Saturday, August 22, 2009

Belated thoughts from before and the theology of Kylie Minogue



Back to the idea of faith as a story. People have stopped passing the Christian Faith on. One generation thought they knew it but the next generation don’t know it. (“Why was the baby called Wayne? - As in A Wayne in a manger”). Well you don’t need to convince me, an R.E teacher, that people have lost the plot - literally. I am perpetually gob-smacked by what people don’t know: “How is it you don’t know this? Surely everyone knows this?”

“Why would I know where Jesus was born?”

“Sing me a Christmas Carol. Any line of any carol.”

“O little town of Bethlehem…”

“There you go.”

“What?”

It must be true that the major obstacle to evangelism is Christians Steve tells us: those for whom being a Christian is mainly about me in a safe male/white/middle-class/straight/middle-aged (delete as appropriate – you get the idea) comfortable environment. There is a lack of a desire to leave our comfort zones and go where people are and to enable them in their turn to join and share that comfortable environment. How can people come to faith if we are not there with them doing the things they do so that they can see the Christianity acted out?

Well, yes, that is undoubtedly true but if I follow the idea that Christians are the major obstacle to evangelism I would also have to consider that man who stands with a microphone outside Marks and Spencer’s every Saturday morning declaiming to passers by that God is a wrathful and vengeful God and he will condemn the wicked to Hell for their sins.

I remember – I must have had some time to kill on that occasion – watching him for a while and the impact he had on the public. It seemed to me that as they approached him and came within ear-shot, they sort of hunched down and scurried by, only to slow down and straighten up once a safe distance had been achieved. He is to evangelism what Sarah Palin is to political acumen.

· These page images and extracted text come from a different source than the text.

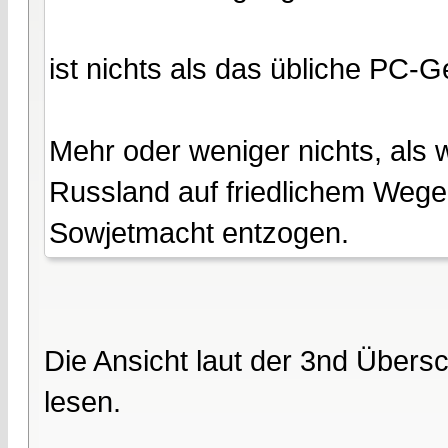
ist nichts als das übliche PC-
Mehr oder weniger nichts, als
Russland auf friedlichem Wege 
Sowjetmacht entzogen.
Die Ansicht laut der 3nd Übers
lesen.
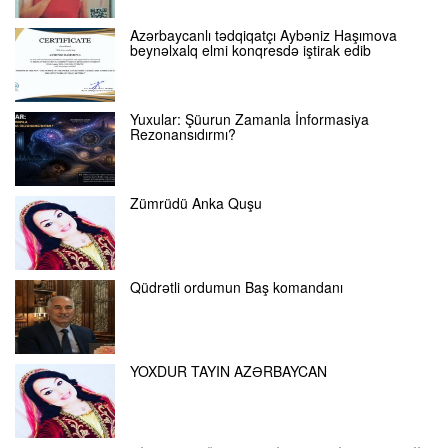
Azərbaycanlı tədqiqatçı Aybəniz Haşımova
beynəlxalq elmi konqresdə iştirak edib
Yuxular: Şüurun Zamanla İnformasiya
Rezonansıdırmı?
Zümrüdü Anka Quşu
Qüdrətli ordumun Baş komandanı
YOXDUR TAYIN AZƏRBAYCAN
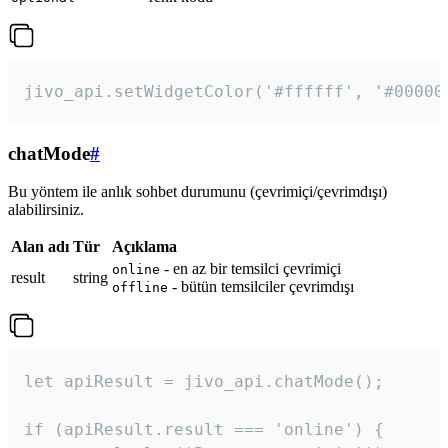
jivo_api.setWidgetColor('#ffffff', '#00000
chatMode
#
Bu yöntem ile anlık sohbet durumunu (çevrimiçi/çevrimdışı)
alabilirsiniz.
Alan adı
Tür
Açıklama
- en az bir temsilci çevrimiçi
online
result
string
- bütün temsilciler çevrimdışı
offline
let apiResult = jivo_api.chatMode();

if (apiResult.result === 'online') {
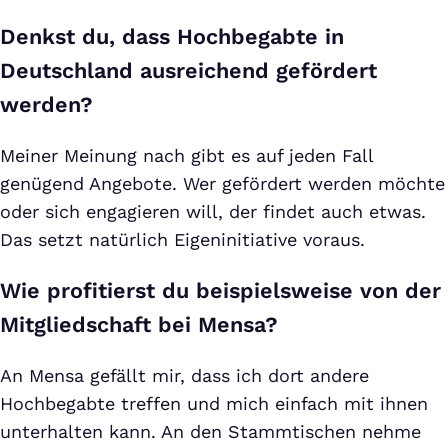
Denkst du, dass Hochbegabte in
Deutschland ausreichend gefördert
werden?
Meiner Meinung nach gibt es auf jeden Fall
genügend Angebote. Wer gefördert werden möchte
oder sich engagieren will, der findet auch etwas.
Das setzt natürlich Eigeninitiative voraus.
Wie profitierst du beispielsweise von der
Mitgliedschaft bei Mensa?
An Mensa gefällt mir, dass ich dort andere
Hochbegabte treffen und mich einfach mit ihnen
unterhalten kann. An den Stammtischen nehme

No one stopped and no one engaged with him, so I did. What the hell? I’m a theology graduate. I should be able to debate with this man surely? “Excuse me. I wonder if I could talk to you for a moment, only I’m not sure concentrating on God’s wrath and berating people with it is quite the best approach.”

He blanked me completely and, turning away, continued to shout, only more loudly this time, into his microphone.

I’ve not bothered since.

Evangelism isn’t “I tell you about Jesus; you convert; I dump you in church; I depart. Job done.”

One further thought that struck me was from a passing conversation with Dr. Bob and Stuart over coffee. Religious texts are very unclear in their message when they are distanced from their author. To what extent can we talk about the meaning of scripture today when the authors are no longer with us to be asked for clarification? Surely the best we can say is what the texts mean to us today even though we are not the original audience, nor in many cases the implied audience. A faith based on “This is what the text says.” becomes increasingly hard to sustain in a post-modern world. That, of course, needs to be juxtaposed with the idea that if the church’s views are the views of contemporary society then it can not be a missionary church because it has no message to proclaim. Someone said – and I wish I could remember who – “We have an eternal gospel, not an unchanging gospel.”

“Do not call people back to where they were: they were never there. Do not call people to where you are: you may not remain there. Call people to travel with you and the Holy Spirit wherever that may turn out to be.” I’d like to say that was my thought but it wasn’t. I had a margin note to google it. I tried. Google couldn’t find it.

“Could you speak up? I’ve not got my hearing aid in.”

“Now about that: could I make an alternative suggestion….?”

Dr. Bob had sciatica and was feeling in need of therapy. We walked into Whitby - well I did, he limped slightly - where he found a massage parlour and where, with some misgivings, I left him to it.

“I had the full Lutheran massage.” He confided. “She was Swedish.”

“You smell overpoweringly of coconut.”

“Yes. She used Malibu. Still I’ve no doubt it makes a better essential oil than it does an alcoholic drink.”

“How’s your back?”

“Who cares?”

I have been enjoying the residential very much. Being surrounded by supportive people is exactly what I have needed at this time because I know that I have been preoccupied this week. When Pastor Mark arrived for a pastoral visit I could have kissed him. He came straight from work and stayed for dinner, chatting to my friends and to the staff, some of who he knew from his time on the course some years ago. We sat quietly in the bar and talked, skipping a service so that we could have some time to ourselves.

I went to bed feeling affirmed.

We had a wonderful Good Friday service with the nuns in the Priory Chapel and a string quartet playing Haydn’s “Last Words from the Cross.” We came from there to lunch and the juxtaposition of Haydn with Kylie Minogue which some hapless domestic had left on in the kitchen. “I should be so lucky; lucky, lucky, lucky in love.” Is this a piece of post-modern Good Friday music? Is there an essay to be had on the theology of Kylie Minogue? Could I abandon my “Late onset lesbianism in the inter-testamental period” (subheading “Apocryphal Dykes”) research project, in favour of Kylie?